[Data records]

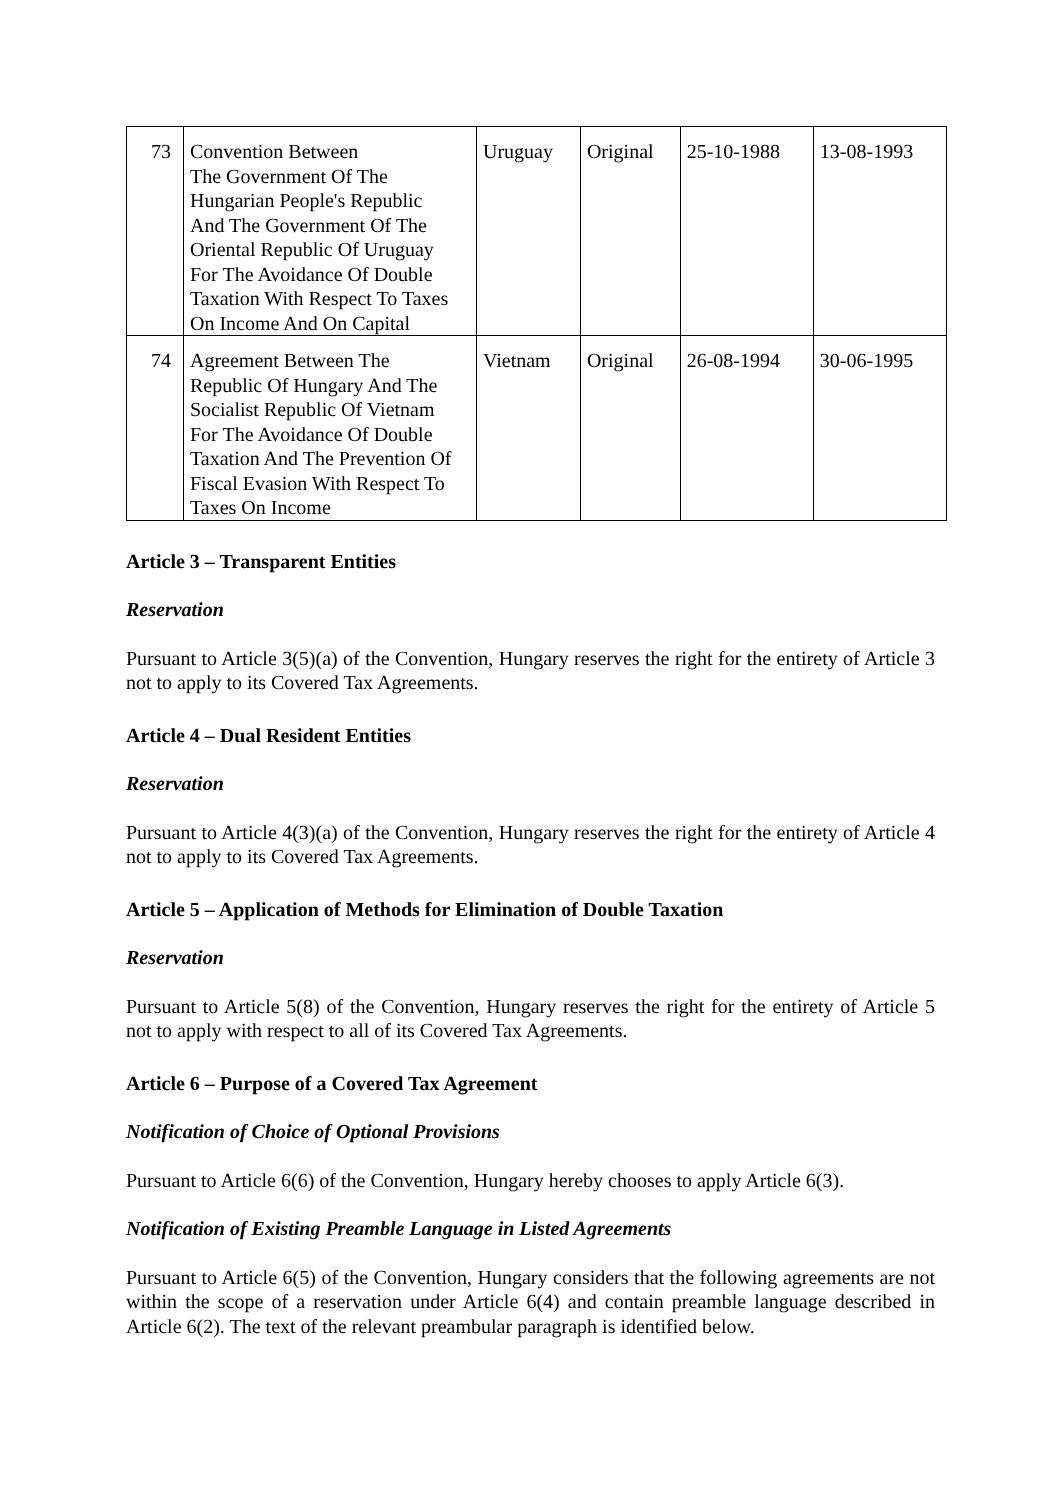| 73 | Convention Between The Government Of The Hungarian People's Republic And The Government Of The Oriental Republic Of Uruguay For The Avoidance Of Double Taxation With Respect To Taxes On Income And On Capital | Uruguay | Original | 25-10-1988 | 13-08-1993 |
| 74 | Agreement Between The Republic Of Hungary And The Socialist Republic Of Vietnam For The Avoidance Of Double Taxation And The Prevention Of Fiscal Evasion With Respect To Taxes On Income | Vietnam | Original | 26-08-1994 | 30-06-1995 |
Article 3 – Transparent Entities
Reservation
Pursuant to Article 3(5)(a) of the Convention, Hungary reserves the right for the entirety of Article 3 not to apply to its Covered Tax Agreements.
Article 4 – Dual Resident Entities
Reservation
Pursuant to Article 4(3)(a) of the Convention, Hungary reserves the right for the entirety of Article 4 not to apply to its Covered Tax Agreements.
Article 5 – Application of Methods for Elimination of Double Taxation
Reservation
Pursuant to Article 5(8) of the Convention, Hungary reserves the right for the entirety of Article 5 not to apply with respect to all of its Covered Tax Agreements.
Article 6 – Purpose of a Covered Tax Agreement
Notification of Choice of Optional Provisions
Pursuant to Article 6(6) of the Convention, Hungary hereby chooses to apply Article 6(3).
Notification of Existing Preamble Language in Listed Agreements
Pursuant to Article 6(5) of the Convention, Hungary considers that the following agreements are not within the scope of a reservation under Article 6(4) and contain preamble language described in Article 6(2). The text of the relevant preambular paragraph is identified below.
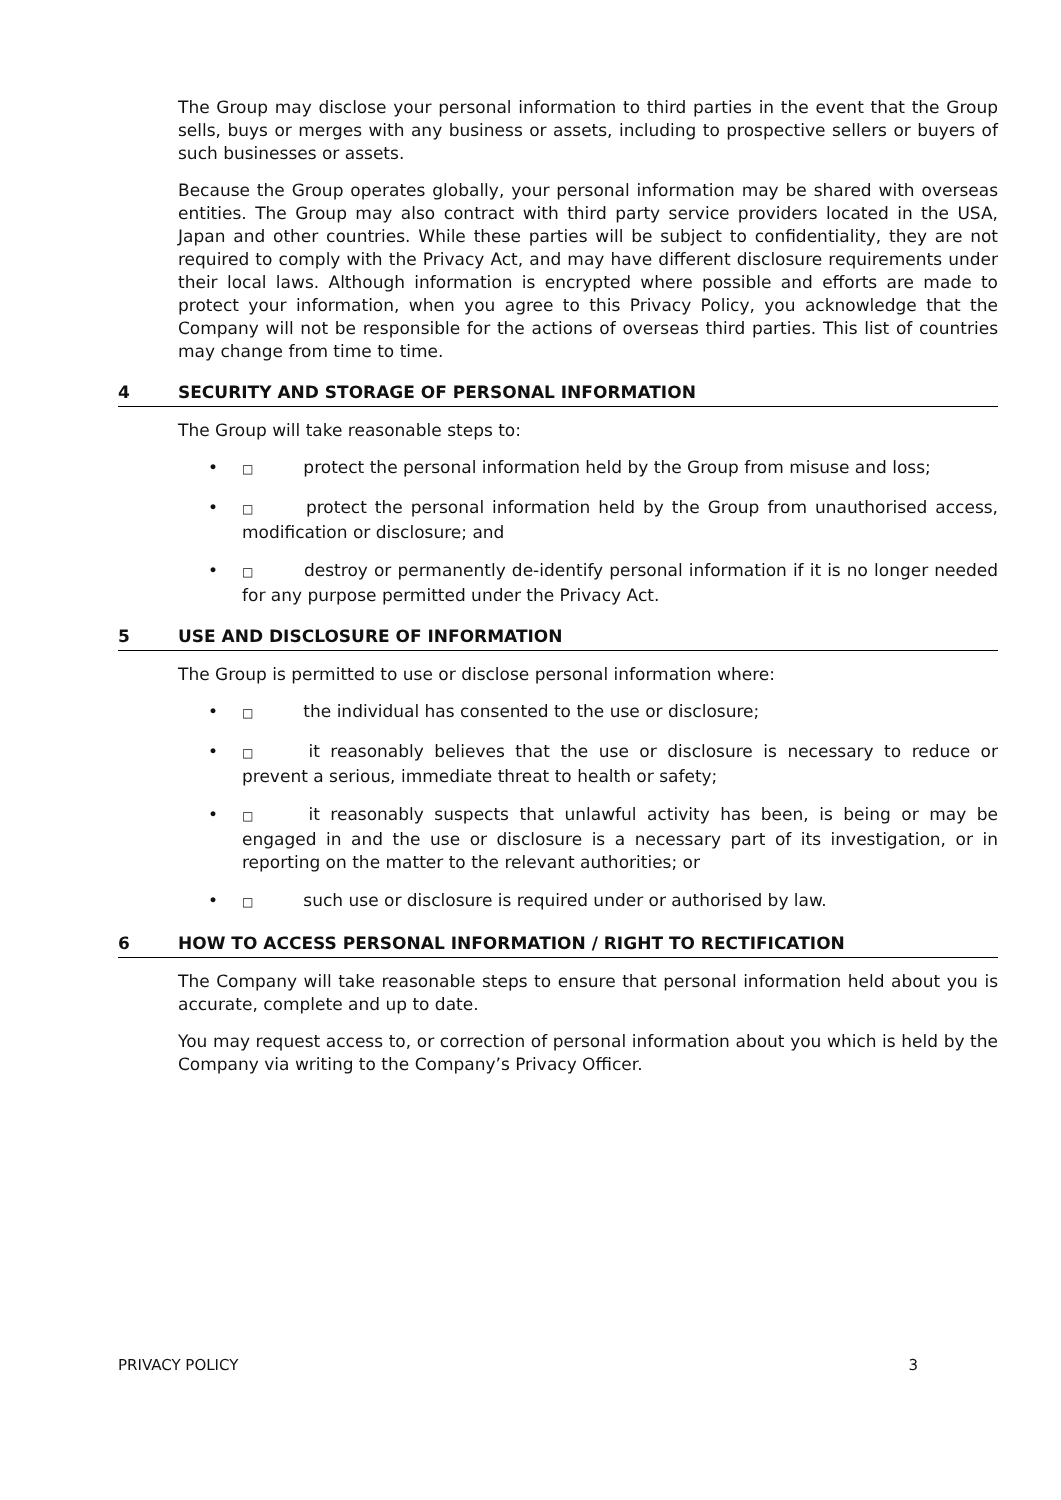The Group may disclose your personal information to third parties in the event that the Group sells, buys or merges with any business or assets, including to prospective sellers or buyers of such businesses or assets.
Because the Group operates globally, your personal information may be shared with overseas entities. The Group may also contract with third party service providers located in the USA, Japan and other countries. While these parties will be subject to confidentiality, they are not required to comply with the Privacy Act, and may have different disclosure requirements under their local laws. Although information is encrypted where possible and efforts are made to protect your information, when you agree to this Privacy Policy, you acknowledge that the Company will not be responsible for the actions of overseas third parties. This list of countries may change from time to time.
4 SECURITY AND STORAGE OF PERSONAL INFORMATION
The Group will take reasonable steps to:
□ protect the personal information held by the Group from misuse and loss;
□ protect the personal information held by the Group from unauthorised access, modification or disclosure; and
□ destroy or permanently de-identify personal information if it is no longer needed for any purpose permitted under the Privacy Act.
5 USE AND DISCLOSURE OF INFORMATION
The Group is permitted to use or disclose personal information where:
□ the individual has consented to the use or disclosure;
□ it reasonably believes that the use or disclosure is necessary to reduce or prevent a serious, immediate threat to health or safety;
□ it reasonably suspects that unlawful activity has been, is being or may be engaged in and the use or disclosure is a necessary part of its investigation, or in reporting on the matter to the relevant authorities; or
□ such use or disclosure is required under or authorised by law.
6 HOW TO ACCESS PERSONAL INFORMATION / RIGHT TO RECTIFICATION
The Company will take reasonable steps to ensure that personal information held about you is accurate, complete and up to date.
You may request access to, or correction of personal information about you which is held by the Company via writing to the Company’s Privacy Officer.
PRIVACY POLICY 3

■ **EXERCISE BRIEF**:
For each line above that has the word "take", add one to a tally, and report the final tally alone.

■ **WRITTEN REPLY**:
2